East Germany's Forgotten Bunkers New Research Sheds Light on Soviet Plans for World War III
German historians are divided over the significance of a massive Communist-era bunker in the former East Germany. Was it to be used as a command post in the event of a Soviet invasion of Western Europe? Researchers now believe Europe was closer to the nuclear abyss than was previously believed.
Riding in fully enclosed trucks, a military construction crew under the command of the East German National People's Army was driven to a remote woodlot near Kossa in the state of Saxony, which at the time was part of communist East Germany. They were not supposed to hear anything, see anything or say anything. They were only here to work.
First, the soldiers put up 6 kilometers (3.75 miles) of steel fencing and ran 6,000 volts of electricity through it. The men dug deep holes with excavators and poured concrete walls. Then the underground facility was fitted with electronic systems.
The secret fortress was completed in 1979. Located in the middle of a heath, the installation consisted of six separate bunkers that cannot be seen from the air, spread over an area of 75 hectares (185 acres), and built with blast-resistant steel doors and decontamination showers.
Anyone interested in touring the premises today would be well advised to wear rubber boots. The road passes through thick pine forests and ends at a gate.
Olaf Strahlendorff, who is the director of the Kossa Military Museum, steps out of a camouflage-painted hut to greet the visitors. "Hi," he says. "This is where the Russians planned to conduct World War III."
Passing through gas-proof airlocks, the man descends a narrow staircase, walking past protective suits and rusty dosimeters. The air is heavy with the smell of musty plywood. Military trucks with satellite dishes are parked inside 40 meter (130 feet) long underground structures known as "vehicle tubes."

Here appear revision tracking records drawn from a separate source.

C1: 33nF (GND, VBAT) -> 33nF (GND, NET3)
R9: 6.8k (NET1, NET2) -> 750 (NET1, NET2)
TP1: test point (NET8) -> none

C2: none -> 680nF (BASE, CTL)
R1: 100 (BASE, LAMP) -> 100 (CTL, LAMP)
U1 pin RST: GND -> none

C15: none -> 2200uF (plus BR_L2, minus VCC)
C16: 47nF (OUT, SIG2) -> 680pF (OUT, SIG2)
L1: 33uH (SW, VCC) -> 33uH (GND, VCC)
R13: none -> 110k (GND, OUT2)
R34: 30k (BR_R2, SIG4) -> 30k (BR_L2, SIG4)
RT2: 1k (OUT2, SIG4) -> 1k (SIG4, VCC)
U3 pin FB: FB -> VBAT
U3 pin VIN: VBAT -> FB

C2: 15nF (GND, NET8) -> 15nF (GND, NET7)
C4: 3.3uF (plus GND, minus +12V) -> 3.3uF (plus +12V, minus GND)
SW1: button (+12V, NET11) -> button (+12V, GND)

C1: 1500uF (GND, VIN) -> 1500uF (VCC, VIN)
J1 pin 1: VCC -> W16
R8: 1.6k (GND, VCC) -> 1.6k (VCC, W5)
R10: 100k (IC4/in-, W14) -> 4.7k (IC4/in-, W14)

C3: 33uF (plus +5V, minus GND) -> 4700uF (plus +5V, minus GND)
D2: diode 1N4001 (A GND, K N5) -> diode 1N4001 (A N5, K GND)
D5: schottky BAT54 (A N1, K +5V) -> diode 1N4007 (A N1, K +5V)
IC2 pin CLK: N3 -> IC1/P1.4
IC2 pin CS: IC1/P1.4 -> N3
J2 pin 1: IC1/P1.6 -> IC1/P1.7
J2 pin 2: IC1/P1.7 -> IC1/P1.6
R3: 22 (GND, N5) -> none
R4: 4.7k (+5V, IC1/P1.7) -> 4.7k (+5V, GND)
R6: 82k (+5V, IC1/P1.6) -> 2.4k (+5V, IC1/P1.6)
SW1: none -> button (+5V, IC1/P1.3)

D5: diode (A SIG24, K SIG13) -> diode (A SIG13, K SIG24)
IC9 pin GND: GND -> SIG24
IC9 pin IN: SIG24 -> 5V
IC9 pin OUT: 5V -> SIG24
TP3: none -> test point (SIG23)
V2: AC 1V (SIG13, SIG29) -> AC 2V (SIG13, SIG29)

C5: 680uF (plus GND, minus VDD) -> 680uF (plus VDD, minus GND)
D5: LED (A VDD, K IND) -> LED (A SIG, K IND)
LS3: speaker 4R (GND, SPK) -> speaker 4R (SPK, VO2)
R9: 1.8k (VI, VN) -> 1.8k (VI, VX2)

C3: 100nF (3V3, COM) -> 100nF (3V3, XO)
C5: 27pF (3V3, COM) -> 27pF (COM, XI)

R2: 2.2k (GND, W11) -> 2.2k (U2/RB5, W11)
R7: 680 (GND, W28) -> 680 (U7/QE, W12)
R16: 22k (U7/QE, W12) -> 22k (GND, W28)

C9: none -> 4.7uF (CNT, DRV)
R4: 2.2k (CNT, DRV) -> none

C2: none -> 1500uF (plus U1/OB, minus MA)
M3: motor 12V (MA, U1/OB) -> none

Until recently, the official line was that this unusual facility served as a shelter for the territorial command of the third military district of the National People's Army, which would have had some 90,000 troops under its command at a time of war.
Direct Lines to Moscow
But a number of historians now suspect that it served a different purpose. Torsten Diedrich, for instance, of the Potsdam-based Military History Research Institute, attributes a far greater role to the bunker -- which the German armed forces, the Bundeswehr, in a perhaps shortsighted move, sold to a taxidermist in South Africa in 1993. "Kossa was a command bunker for the Warsaw Pact," Diedrich says.
In the event of military hostilities, 350 officers and non-commissioned officers, along with a complete telecommunications team of 250 specialists, could have reported for duty in this prison-like stronghold, where they would have commanded an army of millions as it headed toward Western Europe.
Even today, there are telephones sitting in the dust of the bunker. Subterranean antenna arrays extend under the forest floor. The bunker had direct lines to Moscow. Using tropospheric radio stations, they would have been able to send messages even through large atomic flashes.
But would that have been enough for the final battle? Some experts remain skeptical. "I think it's a bit too small for a frontline command center," says Bundeswehr historian Heiner Bröckermann.
Behind the controversy lies a fundamental problem. Although Hollywood films often portray gruff Soviet marshals with their fingers poised atop a red button, no contemporary historian can say with any degree of certainty where the command posts for a nuclear war would have been located.
When the Soviets withdrew from the former East Germany, they left behind a large number of gutted defensive structures and contaminated military training grounds, but no one knows exactly what purpose these facilities served.
What is clear, however, is that in the event of a war, East German leader Erich Honecker would have taken refuge in Prenden, near Berlin, where the Politburo had set up a vast fortified bunker with a full kitchen and a bath. But what purpose were the other 1,200 bunkers in the GDR designed to serve?
These days treasure hunters armed with metal detectors occasionally poke around in the musty subterranean chambers. Some of the structures have collapsed or filled with water. Others have been turned into museums.